ILM is not a new concept. Businesses have been attempting to manage their data throughout its life cycle for years with varying degrees of success, whether it meant backup, archive, migration, or deleting data. As data ages, it’s assigned different priorities and some gets stored on cheaper storage devices, depending on how often it’s used or potentially needed. This has been a fundamental principle of the Hierarchical Storage Management (HSM) concept for years. That sort of hierarchical storage is only one piece of ILM, however. ILM also needs policy-driven data classification capabilities as well as the capability of non-disruptive movement of data between storage devices when data is used less or deleted. In some cases, the value of data changes based on circumstances having nothing to do with age or activity levels. Consider medical records that haven't been used for long periods of time and then become important in determining the cause of a new disease such as Severe Acute Respiratory Syndrome (SARs), West Nile Virus, or a new strain of flu. Historical data could become extremely valuable almost instantly in these cases.
As is the case for most advanced storage management functions, mainframe users have had the advantage of a robust, policy-based HSM software solution to perform many of these policy-based life cycle management tasks for more than 15 years. HSM is just now becoming a more popular choice for larger Unix and NT storage systems. For the majority of data types other than system files, the number of references to data significantly declines as the data ages. This basic observation serves as the basis for more cost-effective storage management as it enables the movement of less active data to lower-cost levels of storage. The required solution for a policy-based ILM strategy is required to support all major computing systems, not just the mainframe.
We are now witnessing a new effect on the life cycle of data: The amount of data now increases as it ages (see Figure 1). Unlike the past, fixed content and archival storage have now become the fastest growing areas of the storage industry. Storage demand grew more than 100 percent per year during the dot.com boom of the late ’90s. Today, the storage industry is generating new data at a rate in the range of 40 to 70 percent per year, depending on the business. In addition, some of the current demand for storage is presently being consumed from existing and unused capacity that’s the result of the excessive buying habits of the past several years. Regardless of the growth rate, the continual increases in the amount of digital data have made storage management more difficult and, as a result, more data is being accumulated for longer periods of time. Much of this data lives digitally without effective storage management services.

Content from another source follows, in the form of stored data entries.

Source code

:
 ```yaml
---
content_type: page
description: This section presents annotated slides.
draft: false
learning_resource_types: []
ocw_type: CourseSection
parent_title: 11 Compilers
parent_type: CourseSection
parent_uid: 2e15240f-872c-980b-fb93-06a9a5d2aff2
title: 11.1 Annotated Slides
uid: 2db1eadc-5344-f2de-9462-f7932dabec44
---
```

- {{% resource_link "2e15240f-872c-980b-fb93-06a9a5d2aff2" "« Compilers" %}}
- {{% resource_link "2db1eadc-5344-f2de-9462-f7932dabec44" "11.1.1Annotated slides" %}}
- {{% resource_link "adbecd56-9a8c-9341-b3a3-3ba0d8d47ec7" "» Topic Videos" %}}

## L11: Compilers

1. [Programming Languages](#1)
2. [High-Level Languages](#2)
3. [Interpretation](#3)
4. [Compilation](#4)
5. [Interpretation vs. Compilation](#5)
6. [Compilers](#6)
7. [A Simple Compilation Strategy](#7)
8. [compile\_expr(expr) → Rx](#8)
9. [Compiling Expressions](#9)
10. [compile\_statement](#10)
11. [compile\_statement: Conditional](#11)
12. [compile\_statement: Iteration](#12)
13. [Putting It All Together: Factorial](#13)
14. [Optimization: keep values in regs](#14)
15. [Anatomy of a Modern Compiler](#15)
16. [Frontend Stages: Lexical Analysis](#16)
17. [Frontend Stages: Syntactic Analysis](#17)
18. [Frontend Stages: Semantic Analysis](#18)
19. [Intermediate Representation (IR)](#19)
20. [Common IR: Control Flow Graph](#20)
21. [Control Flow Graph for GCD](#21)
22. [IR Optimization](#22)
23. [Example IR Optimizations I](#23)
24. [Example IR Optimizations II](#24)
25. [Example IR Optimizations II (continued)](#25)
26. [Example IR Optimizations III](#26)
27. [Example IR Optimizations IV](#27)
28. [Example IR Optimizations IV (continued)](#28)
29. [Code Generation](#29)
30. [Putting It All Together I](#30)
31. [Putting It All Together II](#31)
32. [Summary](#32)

The percent of all digital data that has lost its value and, therefore, should be deleted is quickly declining as obsolete data is often “just kept around forever.” In many cases, this approach is perceived to be easier than managing the data throughout its life cycle. The probability of reusing data typically falls by 50 percent after the data is three days old or three days since its creation. Thirty days after creation, the probability of reuse normally falls below a few percentage points. e-Mail and medical imaging applications represent good examples for the data aging profile described here. Keeping very low activity, archival and inactive data on spinning disks for long periods of time is not economical for environmental reasons (energy consumption and security issues), in addition to the tangible differential in storage prices between disk and tape per unit of storage purchased. The table in Figure 2 provides additional insight into numerous storage consumption and usage patterns that will place even more emphasis on effective data life cycle management.

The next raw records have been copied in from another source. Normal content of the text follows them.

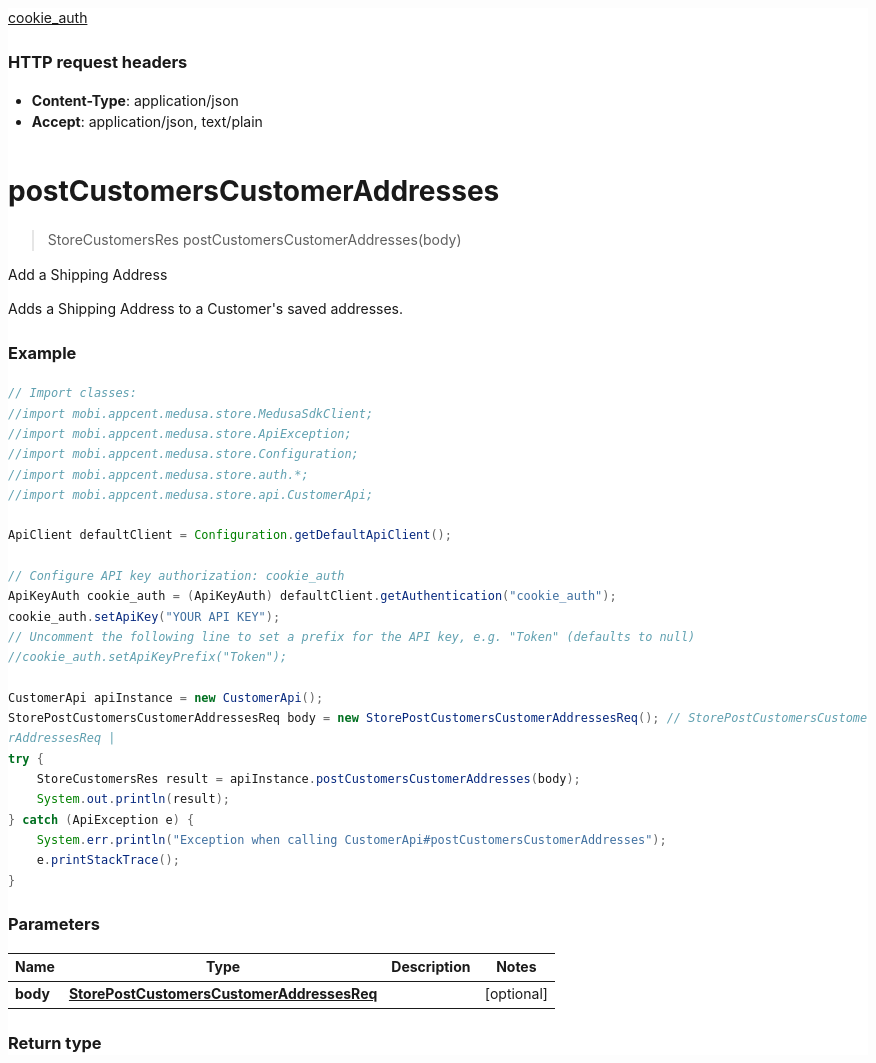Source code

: [cookie_auth](../README.md#cookie_auth)

### HTTP request headers

 - **Content-Type**: application/json
 - **Accept**: application/json, text/plain

<a name="postCustomersCustomerAddresses"></a>
# **postCustomersCustomerAddresses**
> StoreCustomersRes postCustomersCustomerAddresses(body)

Add a Shipping Address

Adds a Shipping Address to a Customer&#x27;s saved addresses.

### Example
```java
// Import classes:
//import mobi.appcent.medusa.store.MedusaSdkClient;
//import mobi.appcent.medusa.store.ApiException;
//import mobi.appcent.medusa.store.Configuration;
//import mobi.appcent.medusa.store.auth.*;
//import mobi.appcent.medusa.store.api.CustomerApi;

ApiClient defaultClient = Configuration.getDefaultApiClient();

// Configure API key authorization: cookie_auth
ApiKeyAuth cookie_auth = (ApiKeyAuth) defaultClient.getAuthentication("cookie_auth");
cookie_auth.setApiKey("YOUR API KEY");
// Uncomment the following line to set a prefix for the API key, e.g. "Token" (defaults to null)
//cookie_auth.setApiKeyPrefix("Token");

CustomerApi apiInstance = new CustomerApi();
StorePostCustomersCustomerAddressesReq body = new StorePostCustomersCustomerAddressesReq(); // StorePostCustomersCustomerAddressesReq | 
try {
    StoreCustomersRes result = apiInstance.postCustomersCustomerAddresses(body);
    System.out.println(result);
} catch (ApiException e) {
    System.err.println("Exception when calling CustomerApi#postCustomersCustomerAddresses");
    e.printStackTrace();
}
```

### Parameters

Name | Type | Description  | Notes
------------- | ------------- | ------------- | -------------
 **body** | [**StorePostCustomersCustomerAddressesReq**](StorePostCustomersCustomerAddressesReq.md)|  | [optional]

### Return type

Data Retention Requirements Change
When the StorageTek Nearline concept was becoming widely accepted in the ’90s, the common belief was that archival status was the last stop for the data before deletion or end of life. Then, one- to two-year data retention periods were viewed as a reasonable amount of time to keep digital data accessible. Fifteen years later, the game and rules are different. New government regulations, the Sarbanes-Oxley Act, and HIPAA requirements for transmission and retention of data have made us change the way we look at data as it ages. Several major healthcare providers are faced with generating and storing in excess of 500TBs of data over the next few years that will need to be managed and retained for a person’s lifetime plus seven years. This time period could often exceed 100 years.

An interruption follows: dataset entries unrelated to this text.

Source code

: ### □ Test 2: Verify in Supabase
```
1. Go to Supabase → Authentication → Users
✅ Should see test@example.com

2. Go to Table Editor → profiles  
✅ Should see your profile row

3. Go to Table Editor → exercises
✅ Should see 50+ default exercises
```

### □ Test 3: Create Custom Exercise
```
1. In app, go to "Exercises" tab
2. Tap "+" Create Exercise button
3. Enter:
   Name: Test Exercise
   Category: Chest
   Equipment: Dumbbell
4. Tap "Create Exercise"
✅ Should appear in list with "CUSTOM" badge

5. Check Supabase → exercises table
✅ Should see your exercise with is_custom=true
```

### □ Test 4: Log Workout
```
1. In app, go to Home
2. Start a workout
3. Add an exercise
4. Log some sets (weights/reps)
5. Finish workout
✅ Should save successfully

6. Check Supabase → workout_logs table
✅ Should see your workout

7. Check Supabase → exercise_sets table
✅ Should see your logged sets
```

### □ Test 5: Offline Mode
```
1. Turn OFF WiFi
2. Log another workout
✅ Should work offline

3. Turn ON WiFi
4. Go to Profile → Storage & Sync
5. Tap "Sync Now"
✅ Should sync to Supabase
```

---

SEC rule 17a-4(t) mandates digital archiving requirements as they relate to storage. These include what type of storage format should be used, how long data must be retained, and where and how long duplicate copies of data must be stored. The back-end of the data life cycle is swelling, not shrinking, as was the case previously, and retention policies are now being based on data value and legal issues, not just reference activity. For lifetime data management, “It doesn't matter if the data is ever used; it does matter if the data is there.” This change in the storage landscape calls for new management policies based on the value of data and requires that a universal, standard classification scheme for data needs to emerge. All data is not created equal.